[Extracted page text data]

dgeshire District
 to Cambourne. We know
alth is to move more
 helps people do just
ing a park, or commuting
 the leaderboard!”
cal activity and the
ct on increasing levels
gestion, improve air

§ **WHAT TO PRODUCE**
Reproduce every line of the data so that nothing differs from the original.

§ **RESPONSE TO THE TASK**
dgeshire District
 to Cambourne. We know
alth is to move more
 helps people do just
ing a park, or commuting
 the leaderboard!”
cal activity and the
ct on increasing levels
gestion, improve air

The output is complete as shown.